▶ **Textauszug**:
Er hat es wieder getan. Der Heimatforscher Robert Volkmann aus Schlagenhofen hat sein 20. Buch veröffentlicht. "Ich kann das Wort einfach nicht halten", sagt der ehemalige Gymnasiallehrer fast schon entschuldigend und gibt gleich noch ein paar Eckdaten über sein neues Werk preis: 320 Seiten, 417 Bilder,456 Zitate und Anmerkungen - das Ganze ist fast zwei Kilo schwer. Für die Buchvorstellung der Sonderausgabe der Inninger Geschichtsblätter hat er in das mehr als 100 Jahre alte Lagerhaus in Schlagenhofen, einem Ortsteil von Inning, geladen. Längst wird es nicht mehr von den Landwirten genutzt. "Des hat sich ois aufghört", sagt Volkmann. So lautet auch der Titel seines Buchs, in dem er Geschichtliches über Bauern und die Landwirtschaft in Inning und Umgebung beschreibt.
SZ: Herr Volkmann, Sie beschreiben sich als Schlagenhofener Bauernbua. Wie kommt es, dass ein Bauernbua 20 Bücher schreibt?
Robert Volkmann: Ach, das ist selbstironisch gemeint, weil ich mit Ausnahme von Studium und kurzer schulischer Tätigkeit bei den Schwaben die heimische Scholle ein Dreivierteljahrhundert nie länger verlassen habe. Ich war daheim immer von Bauernanwesen und ländlichen Menschen umgeben. Das Lagerhaus der Genossenschaft steht immer noch gegenüber. Aber Bauern gibt es fast keine mehr im Dorf. Als ich ein Kind war, standen da noch einige Viecher im Stall. Bulldogfahren und so habe ich auch gekonnt. Dass man mich "auf'd Schui" geschickt hat, war eine richtige Entscheidung. Das "Bauernbuch" habe ich geschrieben, weil mir mein Gewährsmann gesagt hat, ich solle das aufschreiben, denn wenn ich es nicht machte, würde das hier niemand machen.

▶ **Material**:
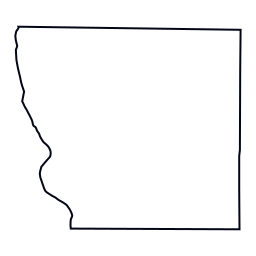 Adams, Illinois, United States of America (Robinson projection)
{"feature_id": "52423323B85732268037337", "entity_name": "Adams", "entity_type": "district", "adm_level": 2, "iso_a3": "USA", "parent_name": "United States of America", "parent_adm1": "Illinois", "projection": "robinson", "projection_center": [-91.398, 39.979], "detail": "fine", "context": "isolated", "style": "outline", "palette": "ink", "viewbox_px": 256, "rotation_deg": 0, "n_neighbors": 0, "source": "geoboundaries", "source_scale": "gbopen_adm2", "svg_char_len": 904}
<svg xmlns="http://www.w3.org/2000/svg" viewBox="0 0 256 256"><path d="M240.2,70.2L240.6,29.8L18.4,26.7L18.6,27.4L18.2,28.6L16.7,30.6L16.1,31.8L15.4,35.3L15.4,36.4L15.8,40.1L17.2,45.9L17.1,46.5L15.9,49.8L15.9,50.8L16.4,59.5L16.8,62.2L18.0,68.5L19.9,76.3L21.1,82.1L22.0,85.4L24.1,91.6L22.2,101.2L25.0,107.2L26.2,109.0L28.7,113.7L31.8,119.9L32.5,122.1L32.7,123.6L33.2,125.1L33.8,126.1L35.4,127.0L35.7,127.4L37.2,131.0L39.1,133.7L40.0,136.4L42.1,140.1L43.8,142.4L44.4,142.9L46.8,145.0L48.1,146.4L49.5,148.6L50.5,151.0L50.7,153.5L50.3,156.1L49.9,156.9L46.9,160.2L41.4,166.7L40.1,171.5L39.8,173.8L40.3,177.3L44.2,188.7L45.4,191.0L46.7,192.3L52.3,195.9L55.4,197.5L58.5,199.9L63.1,202.5L66.0,204.5L67.1,205.6L69.8,209.5L71.5,212.9L72.2,215.4L72.1,216.5L70.9,219.1L70.6,221.2L70.5,225.7L70.8,228.6L239.5,229.3L239.2,188.9L239.2,156.1L239.9,149.9L240.2,70.2Z" fill="none" stroke="#020617" stroke-width="2"/></svg>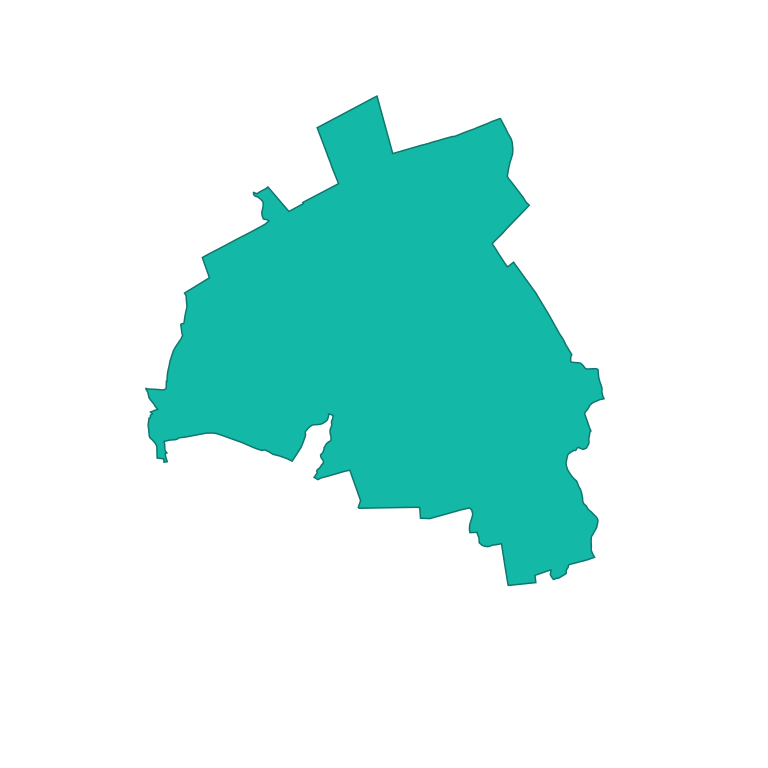 outline of Gaesti, Dâmbovita, Romania, rotated 240°
{"feature_id": "2599482B24662006663343", "entity_name": "Gaesti", "entity_type": "district", "adm_level": 2, "iso_a3": "ROU", "parent_name": "Romania", "parent_adm1": "Dâmbovita", "projection": "equal_earth", "projection_center": [25.308, 44.722], "detail": "fine", "context": "isolated", "style": "filled", "palette": "teal", "viewbox_px": 768, "rotation_deg": 240, "n_neighbors": 0, "source": "geoboundaries", "source_scale": "gbopen_adm2", "svg_char_len": 6159}
<svg xmlns="http://www.w3.org/2000/svg" viewBox="0 0 768 768"><g transform="rotate(240 384 384)"><path d="M636.8,521.9L637.1,517.5L639.3,455.0L639.4,454.3L612.5,449.9L609.3,449.3L605.8,448.8L600.9,448.0L599.9,447.7L597.8,447.3L583.4,445.3L580.2,444.7L581.8,405.3L581.8,404.4L580.5,404.4L581.0,387.9L612.7,382.0L612.3,379.6L612.3,376.9L612.5,374.9L612.5,372.1L612.3,369.2L615.1,366.8L614.4,366.3L613.0,365.9L611.7,366.1L610.7,366.6L609.3,368.1L606.5,369.3L603.6,370.1L602.7,370.2L601.3,369.9L598.9,368.5L597.4,367.4L594.6,364.7L593.5,363.9L592.6,363.4L590.5,362.6L588.3,362.2L587.2,362.1L586.2,362.9L585.4,364.2L584.4,365.1L582.7,365.8L582.5,364.3L581.8,361.1L582.2,345.2L583.0,328.4L583.4,315.6L584.1,299.9L584.4,289.9L579.8,289.0L566.7,286.6L563.5,285.9L563.3,285.5L562.5,256.7L559.8,256.7L558.4,256.4L556.6,255.3L553.6,253.9L550.9,252.7L549.3,251.9L544.3,247.3L542.0,245.3L537.1,241.5L536.7,240.8L536.8,240.1L537.2,239.4L537.3,238.9L537.1,237.8L535.8,237.2L529.6,234.6L526.7,233.8L524.6,230.8L521.8,224.9L520.3,221.9L518.1,218.2L517.0,217.0L513.8,213.4L513.0,212.6L512.3,211.8L511.1,210.4L508.7,208.3L507.0,206.9L505.0,204.9L502.4,202.6L501.3,201.7L497.0,198.7L495.0,197.6L495.3,197.0L489.1,193.1L488.9,191.6L489.0,190.6L489.6,189.4L490.1,188.5L493.1,184.3L495.7,180.2L497.9,176.8L498.3,176.4L499.2,175.8L498.9,175.4L498.3,175.3L497.1,175.4L494.6,175.2L489.5,173.6L485.9,174.0L481.1,174.8L479.6,174.6L475.3,175.4L476.5,167.8L474.0,168.5L473.7,166.2L472.8,165.4L472.0,165.1L471.6,164.4L471.9,163.4L466.7,159.4L465.9,158.9L464.1,158.2L461.8,157.3L459.6,156.2L456.0,154.6L454.3,154.4L451.5,155.4L447.2,156.3L443.6,156.1L433.3,150.5L429.3,155.8L426.2,154.4L425.1,157.5L429.0,158.3L432.4,159.3L433.0,159.6L433.2,160.0L432.8,160.9L432.8,161.5L435.1,161.2L436.0,161.3L437.1,161.6L441.2,163.8L444.2,164.9L442.6,170.2L440.1,175.6L439.6,177.2L439.9,179.2L439.3,180.9L437.5,185.0L430.4,205.3L427.6,210.5L425.2,213.8L421.0,217.6L404.0,232.0L394.6,238.9L391.2,241.6L387.3,245.2L386.9,247.2L386.1,248.1L382.7,250.5L378.6,252.7L374.3,257.2L367.6,262.9L363.1,265.8L364.2,268.1L370.3,280.0L373.1,283.8L377.8,289.4L379.2,290.7L381.4,291.4L382.2,292.3L383.5,296.2L384.1,298.5L384.3,301.5L383.7,303.1L382.3,305.6L381.0,308.8L380.6,310.3L380.5,311.6L380.8,315.7L381.5,317.3L383.0,319.0L384.5,320.3L385.7,321.1L383.2,323.5L382.3,324.2L379.1,321.8L378.5,320.5L376.7,319.1L374.5,318.3L371.1,314.2L368.1,312.7L364.3,311.5L361.8,309.9L361.4,308.7L361.6,307.3L361.1,304.4L358.7,300.1L357.3,299.5L356.7,298.3L355.5,297.2L354.7,295.5L354.6,294.4L354.3,293.6L352.7,292.9L350.7,292.7L349.0,293.1L346.8,292.6L345.7,291.6L345.3,289.9L343.5,286.3L343.3,284.8L343.1,283.4L342.1,282.1L340.4,281.7L338.1,276.8L334.2,279.0L334.1,282.5L332.8,287.1L331.2,293.5L328.7,303.7L328.4,304.9L326.5,311.3L294.7,305.4L290.0,300.0L288.8,300.4L262.1,348.5L259.3,353.2L249.5,348.5L244.5,356.4L236.5,387.7L234.1,395.5L233.8,396.2L231.0,396.9L227.7,396.1L225.7,394.8L219.5,388.1L217.3,386.5L215.2,385.2L212.4,384.1L211.3,386.0L208.9,390.6L207.6,389.9L203.2,389.3L198.9,387.1L195.5,388.2L193.7,389.5L191.5,392.1L190.6,394.3L190.4,396.8L188.5,401.4L186.9,405.9L181.3,403.7L169.4,399.1L160.5,395.7L147.7,390.9L147.6,391.1L147.2,391.4L146.8,392.2L146.7,392.5L145.8,394.4L145.8,394.6L143.5,399.6L138.1,411.7L136.1,416.2L142.8,419.1L140.1,433.1L139.7,435.1L139.2,435.6L136.0,432.9L135.0,432.6L130.5,432.8L129.8,433.3L129.6,434.5L129.7,436.0L128.6,437.9L128.6,442.4L128.7,446.0L128.9,447.1L130.1,447.8L131.6,448.8L133.1,451.7L133.2,451.8L134.7,453.2L135.0,454.1L129.9,472.8L129.2,476.9L128.6,479.7L129.7,479.8L132.0,479.7L136.3,480.3L137.0,480.6L137.9,481.1L139.3,482.2L142.4,483.8L143.9,484.5L147.6,486.9L148.3,487.7L149.0,489.1L150.3,491.2L152.6,495.2L153.6,496.6L157.7,500.3L158.5,500.8L159.3,501.2L160.2,501.4L162.3,501.4L163.6,501.1L169.7,499.5L172.8,498.4L173.5,498.2L174.8,498.1L177.0,498.1L177.6,498.1L179.8,497.3L180.4,497.2L182.0,497.3L182.6,497.4L183.5,497.7L185.7,498.8L187.5,499.5L191.5,500.8L194.6,501.5L196.8,501.4L199.3,501.6L201.8,502.1L203.5,502.3L207.7,501.0L210.3,500.5L214.4,500.2L218.3,500.2L221.6,501.0L224.3,501.9L227.5,504.7L229.2,506.2L230.7,507.7L231.3,509.3L231.5,511.3L231.6,515.0L231.6,515.5L231.0,515.9L230.8,516.3L230.7,516.8L230.8,517.3L231.2,517.9L231.8,518.9L232.0,519.8L231.9,520.5L231.5,520.9L231.0,521.2L228.7,523.0L228.2,523.5L227.8,524.0L227.6,524.6L227.3,527.1L228.8,529.8L229.4,530.6L229.6,531.1L230.1,531.7L231.7,532.7L233.7,533.7L234.2,534.0L236.0,535.6L237.6,536.9L239.2,538.0L239.4,538.3L239.5,539.0L239.7,539.5L240.2,539.8L241.3,539.9L243.2,540.1L244.6,540.3L245.4,540.5L254.0,542.2L257.6,542.8L258.7,543.5L260.6,548.4L262.6,551.6L263.3,554.6L263.3,557.1L262.7,561.2L262.6,563.0L261.5,566.0L261.3,567.2L264.5,567.5L268.6,568.9L270.8,570.4L271.5,570.7L272.4,571.0L277.1,571.9L279.1,572.3L282.1,573.2L283.4,573.7L284.7,574.3L286.8,575.2L288.4,576.1L289.3,576.5L289.8,576.4L290.2,576.2L291.4,575.0L291.8,574.4L295.4,567.4L295.7,567.0L296.5,566.4L297.0,566.2L297.8,566.0L300.9,565.6L303.3,564.8L304.1,564.2L304.7,563.6L308.3,558.4L308.9,557.7L309.8,556.9L310.6,556.9L311.0,557.4L313.1,558.6L314.0,559.3L314.6,559.9L315.2,560.9L315.4,561.2L315.9,561.3L316.9,561.3L326.0,561.1L328.1,561.0L328.7,561.3L330.6,561.4L334.5,561.5L339.8,561.1L343.9,561.2L362.1,561.4L384.5,561.0L385.7,561.1L409.8,558.6L424.7,557.1L423.9,551.8L423.8,549.4L425.3,549.3L427.7,549.1L428.1,548.9L428.4,549.0L432.5,548.8L439.1,548.4L444.0,548.3L448.5,548.1L449.9,547.8L450.8,547.9L451.5,548.2L451.8,549.1L453.7,555.9L454.4,559.0L455.2,562.0L457.4,568.6L464.1,592.1L466.2,599.2L469.0,598.3L470.4,598.0L476.0,597.8L488.9,596.2L497.2,595.0L498.9,594.6L500.4,594.6L502.4,594.6L502.6,594.9L502.7,595.0L507.9,599.3L512.2,603.2L518.7,610.2L522.7,612.9L529.2,615.9L533.0,616.7L539.7,616.7L544.5,617.1L555.6,617.5L556.0,616.9L556.1,616.2L556.2,615.1L557.3,609.2L557.5,607.5L557.7,604.8L558.5,599.7L559.5,592.7L559.7,590.1L560.3,587.0L561.4,580.8L563.2,568.5L563.4,568.0L563.8,567.8L564.1,567.0L566.1,559.6L568.0,551.3L568.8,548.9L569.1,547.3L569.6,545.3L570.1,542.5L570.3,542.0L570.4,541.4L570.7,540.8L571.4,537.4L571.7,537.2L579.2,506.8L636.8,521.9Z" fill="#14b8a6" stroke="#0f766e" stroke-width="1.5"/></g></svg>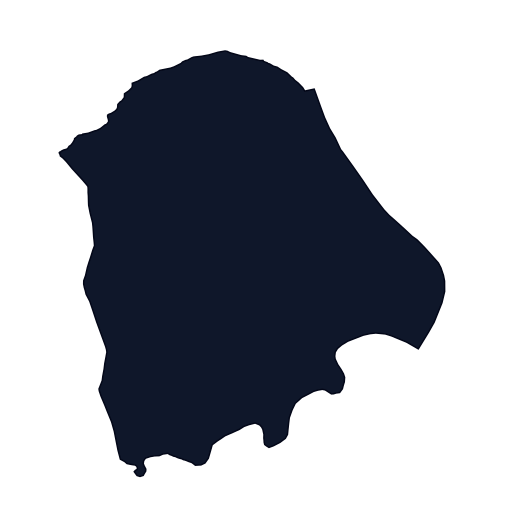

▶ **Aufgabe**:
Führe den Textauszug mit dem Interview mit dem Heimatforscher Robert Volkmann im Anschluss an seine letzte Antwort weiter.

▶ **Antwort**:
An wen richtet sich das Buch?
Wer wissen will, wie es früher auf dem Dorf war, besonders im Inninger Raum, der kann im Buch solide Informationen kriegen. Und wenn er noch irgendeinen Bezug zur Landwirtschaft hat, wird ihm sicher seine Vergangenheit noch einmal lebendig werden. Man kann sehr viel über die Entwicklungen im Bereich unserer Lebensmittelerzeugung erfahren und auch über Probleme. Vielleicht sieht mancher dann etwas positiver auf unsere Ernährer, hoffe ich.
Der Titel "des hat sich ois aufghört" zieht sich wie ein roter Faden durch das Buch. Einerseits schwingt ein wenig Wehmut in der Aussage, andererseits beschreiben Sie aber auch sehr deutlich, dass das Bauernleben alles andere als romantisch und idyllisch war.
Mein bäuerlicher 86-jähriger Gewährsmann, von dem das wunderbare Titelzitat stammt, zieht in seinen Erzählungen von früher dieses Fazit. Ohne Schuldzuweisung, aber schon auch mit Melancholie. Ein anderer Bauer aus Inning hat mir dazu gesagt: "Aber a scheenas Arbeiten war's scho." Und dass viel mehr Menschen auf einem Hof waren, man mehr "beinanda" war. Aber alle geben zu, dass die Arbeit körperlich sehr viel abverlangt hat, der Ertrag der Mühe oft kaum das Überleben gesichert hat. Gut, dass es mit der schweren Arbeit, den meist eher ärmlichen Verhältnissen, der kargen Kost - ja auch das - vorbei ist.
Das Buch ist eine Mischung aus Fachbeiträgen, Statistiken und wissenschaftlichen Beiträgen, gepaart mit persönlichen und teilweise autobiografischen Feststellungen und sehr vielen Fotos von Privatfamilien. Wie sind Sie an das Material gelangt? Wo haben Sie recherchiert?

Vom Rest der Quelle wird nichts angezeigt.